El “kínder” es una unidad pedagógica reconocida, y el “kuchen” o el “strúdel” no tienen par en la repostería: préstamos alemanes. El fútbol se juega igual aunque sea una improvisada pichanga de júrgol o de fulbo; el tiro de esquina será “corner”, y todos gritamos “gol” y no “objetivo”: préstamos ingleses. El rock nunca muere, ya sea en sus variantes de heavy metal, glam, punk, grunge, o el clásico rockn’roll. A propósito, ¿tiene Ud. Facebook o mail? OK. Por último, y con toda certeza, bluyín no es una palabra cunsa para pantalón de mezclilla, pero sirve igual.

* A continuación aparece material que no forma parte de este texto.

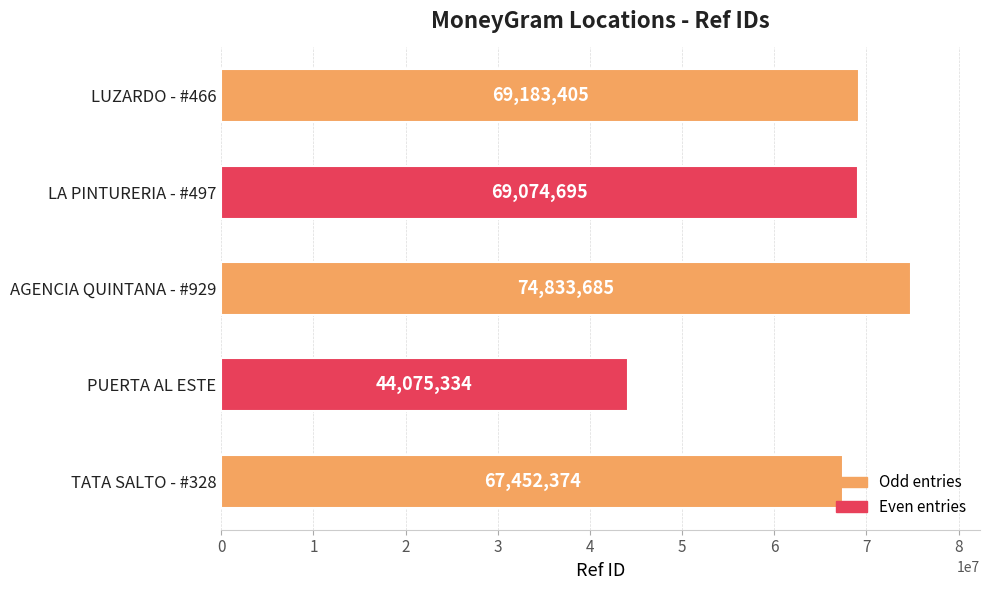

What is the approximate value at TATA SALTO - #328, to the nearest 100?

67452400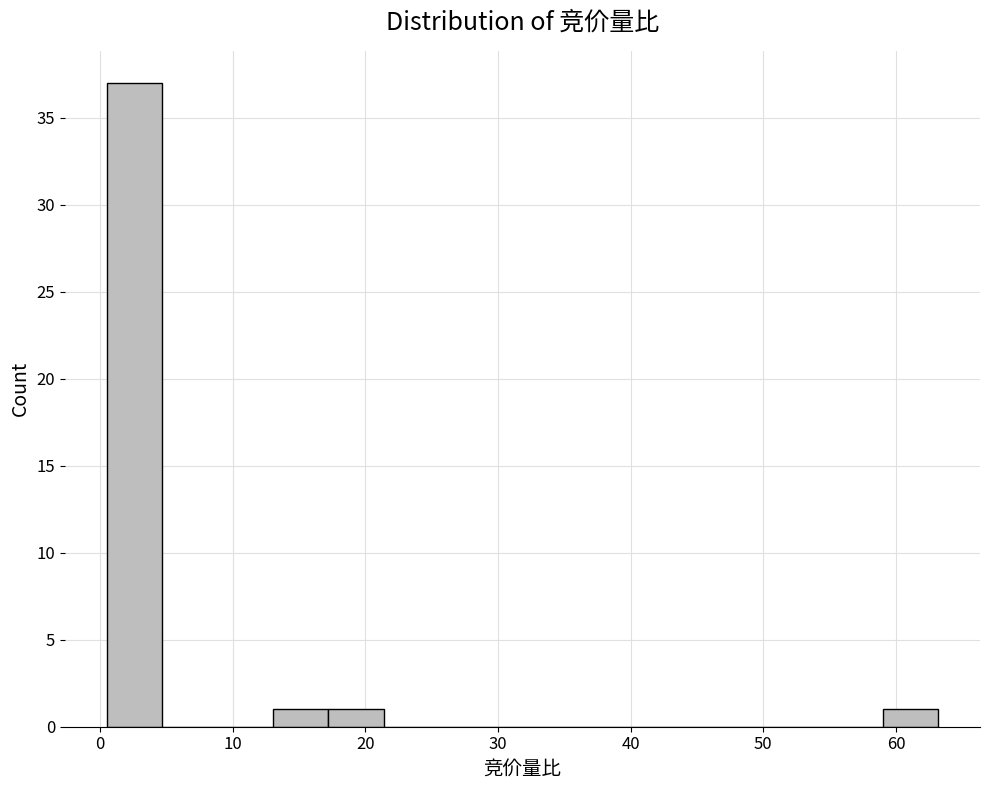

What is the height of the bar covering 59 to 63 on the x-axis? Neither the bar edges nor the heights are printed on the chart, so give them approximately, as read against the axes.

1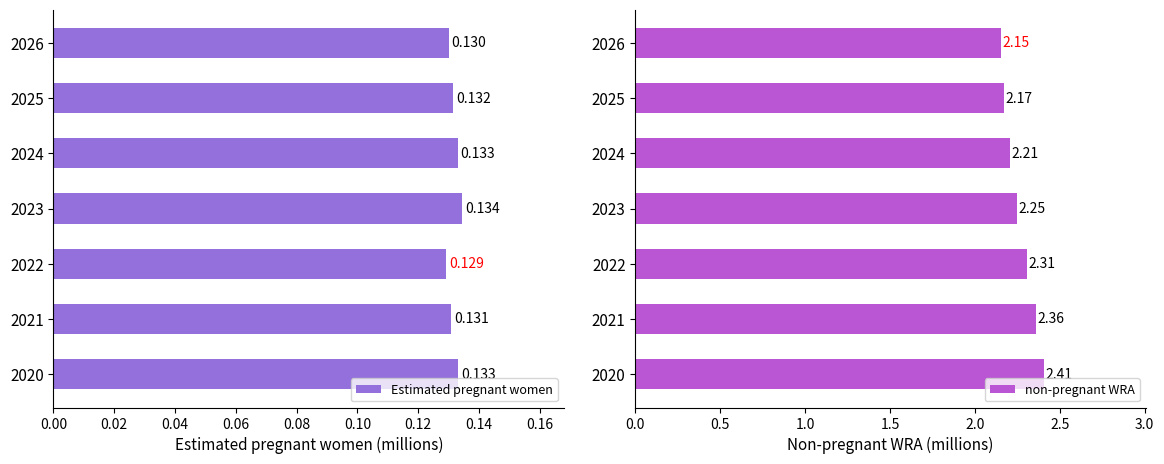

Reading left to right, extract all data points from this chart.

Estimated pregnant women: 0.1	0.1	0.1	0.1	0.1	0.1	0.1
non-pregnant WRA: 2.4	2.4	2.3	2.2	2.2	2.2	2.2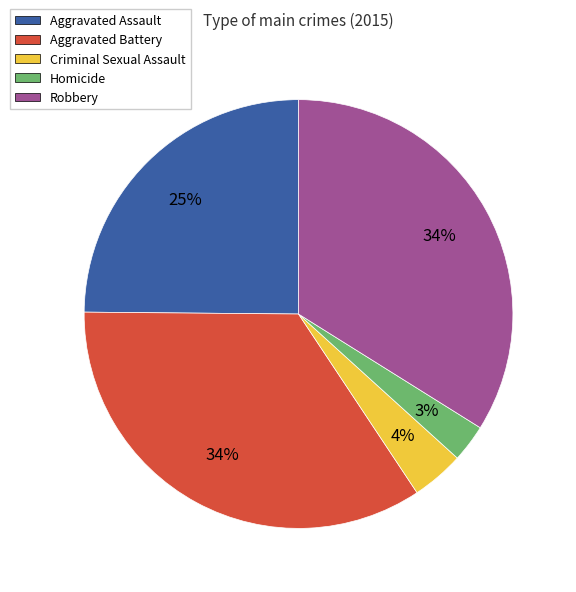

To the nearest percent, what is the average slice percentage?

20%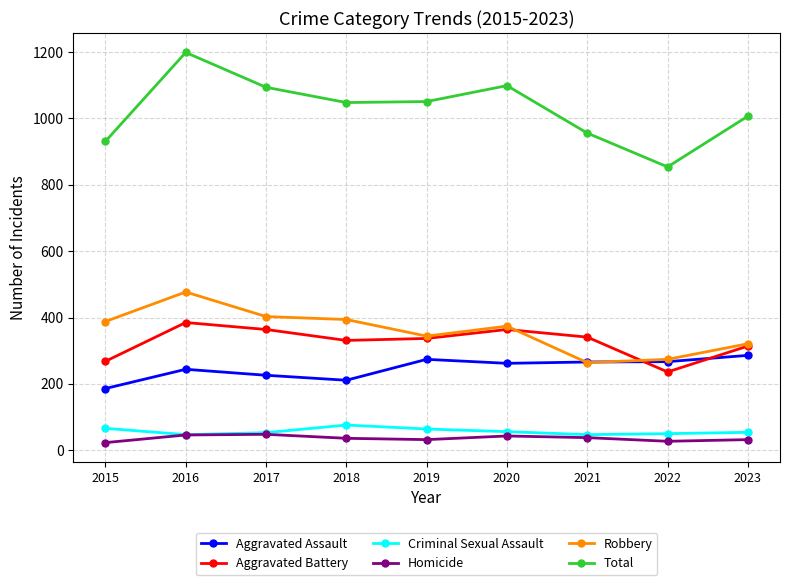

How many series are shown in this chart?

6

¿Qué sacamos en limpio de todo esto? En primer lugar, que todos los investigadores precedentes no han leído lo suficiente. Sin dejar de reconocer los grandes méritos atribuibles a los esfuerzos de los entrañables pioneros de la lengua cunsa, hay que admitir que son falibles, y está bien. No soy quién para descalificar, no es mi estilo: mi intención es permanecer con los pies en la tierra. Por eso doy a conocer esta observación casi microscópica con un reposado optimismo (no uso la palabra “esperanza”): que en los próximos 125 años siga compareciendo “álmiya” como palabra cunsa en los diccionarios especializados. En segundo lugar, es evidente que la lengua cunsa, en su evolución, admitió préstamos de toda laya: de otras lenguas andinas (ayllu, pukara) y del castellano. En tercer lugar, es necesario formular un diccionario consultado de la lengua cunsa, con acotaciones etimológicas. El diccionario RAE incluye voces indoamericanas (apacheta, pascana) con la debida individualización de su origen.
Por último, en lo personal, como Presidente de la Asociación de Usuarios de la Biblioteca Pública de San Pedro, no me queda sino extender una amistosa invitación a toda la comunidad a visitar nuestra Casa del Saber –HaimaitierTuri- y dedicarle unas horas a la semana a la lectura, así de lo escrito como del mundo, de la historia que nos toca, de la cultura que nos identifica.